Navistar International Corp.'s loss narrowed in its October quarter, but fell short of Wall Street's expectations for a profit.

The news comes just a day after the truck maker disclosed plans to close a foundry that makes engine components in an effort to shed operations from an ill-fated move to build all of its own truck engines.

Navistar has posted a stretch of quarterly losses as it has been hit by rising costs for warranty claims and escalating expenses for adopting new emissions technologies for its engines. Reliability problems with Navistar's engines, beginning with 2010-model trucks, have also eroded the company's market share and sales. The truck maker has faced pressure from activist investors Carl C. Icahn and Mark Rachesky.
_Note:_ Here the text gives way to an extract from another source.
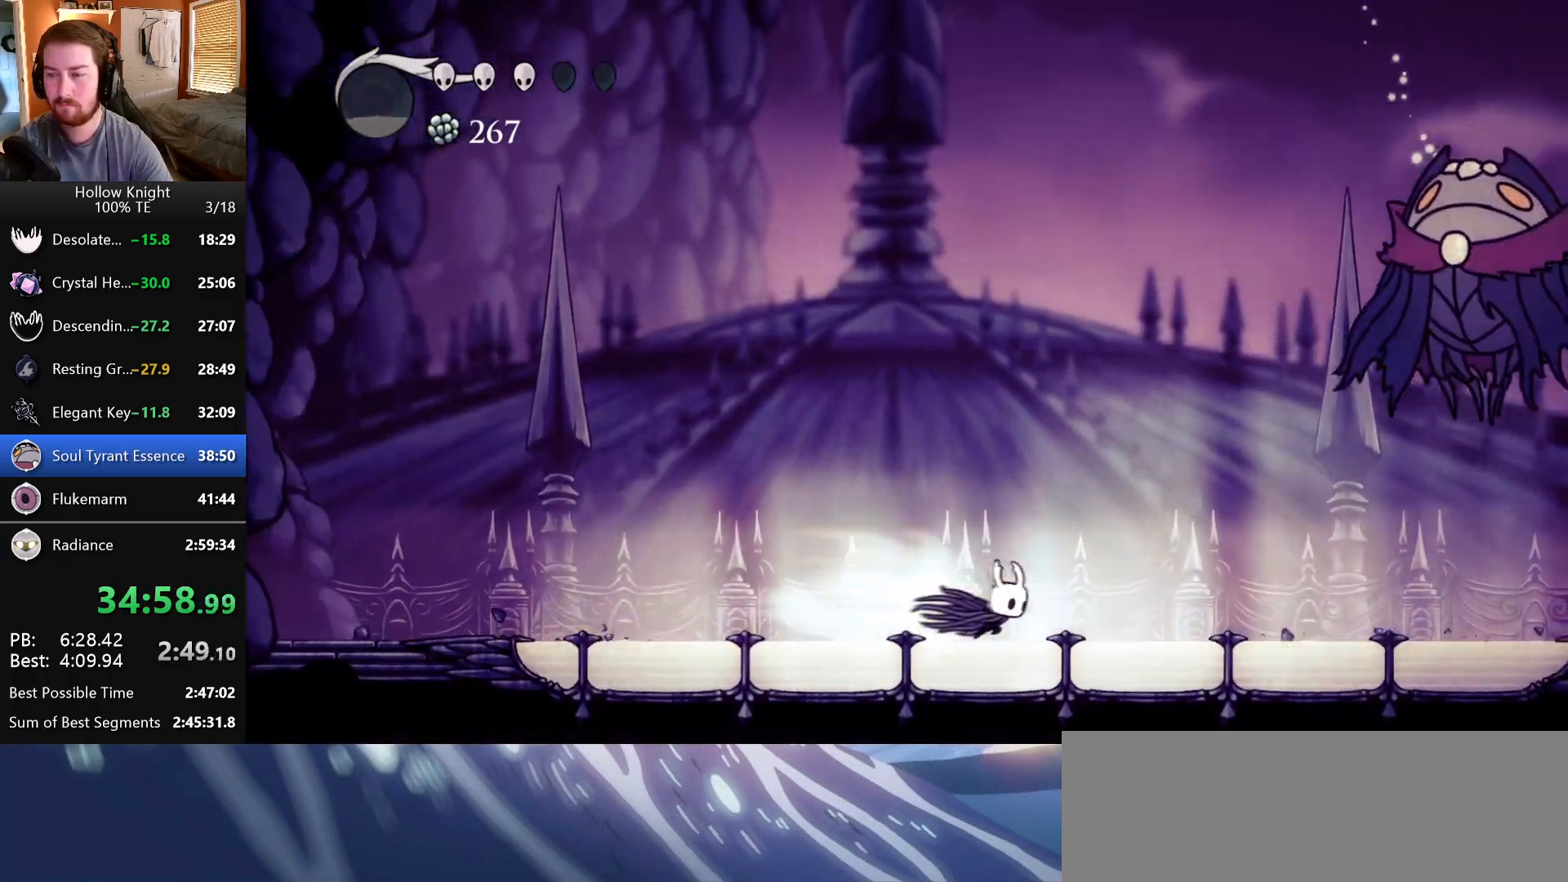
{"keys": ["jump", "nail", "right"], "events": [[217, "jump", "down"], [400, "nail", "down"]]}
In recent quarters, though, the company has appeared to turn a corner as it has lowered costs.

In the latest period, ended Oct. 31, quality improvement helped reduce warranty spending by 22%, while total costs fell 1.3%.

Overall, Navistar reported a loss of $72 million, or 88 cents a share, compared with a year-earlier loss of $154 million, or $1.91 a share. The latest period included $60 million in restructuring charges and write-downs. Revenue grew 9.3% to $3.01 billion.

Analysts polled by Thomson Reuters had expected a per-share profit of 15 cents and revenue of $3.02 billion.

Profit at its North America parts segment inched down to $143 million during the period from $147 million a year earlier.

The North America truck segment posted a loss of $55 million, narrowing from a year-earlier loss of $355 million. Results were driven by higher traditional truck volumes and declining warranty expenses.

Navistar expects the closure of the Indianapolis foundry to cut operating expenses by $13 million a year. The foundry supplies engine blocks and cylinder heads for Navistar's truck engines, and for decades it has produced castings for engines supplied to Ford Motor Co. The company idled the foundry in 2009 when Ford opted to build its own diesel engines for its heavy-duty pickup trucks.

Navistar restarted production at the foundry in 2011 on the assumption that it would need more casting capacity for its new 13-liter and 15-liter engines. But when Navistar was unable to comply with tougher federal standards for engine exhaust, the company shelved plans for the 15-liter engine. Moreover, its 13-liter engine was beset by a host of reliability problems, causing the company to offer 15-liter engines manufactured by Cummins Inc.

The company further reduced its need for engine castings last year by offering Cummins engines on Navistar's medium-duty trucks and school buses.

The company said it recorded an $11 million charge during the quarter for severance, benefits, inventory reserves and other costs from the foundry. It expects to report $40 million in additional charges related to the closure during the first half of next year.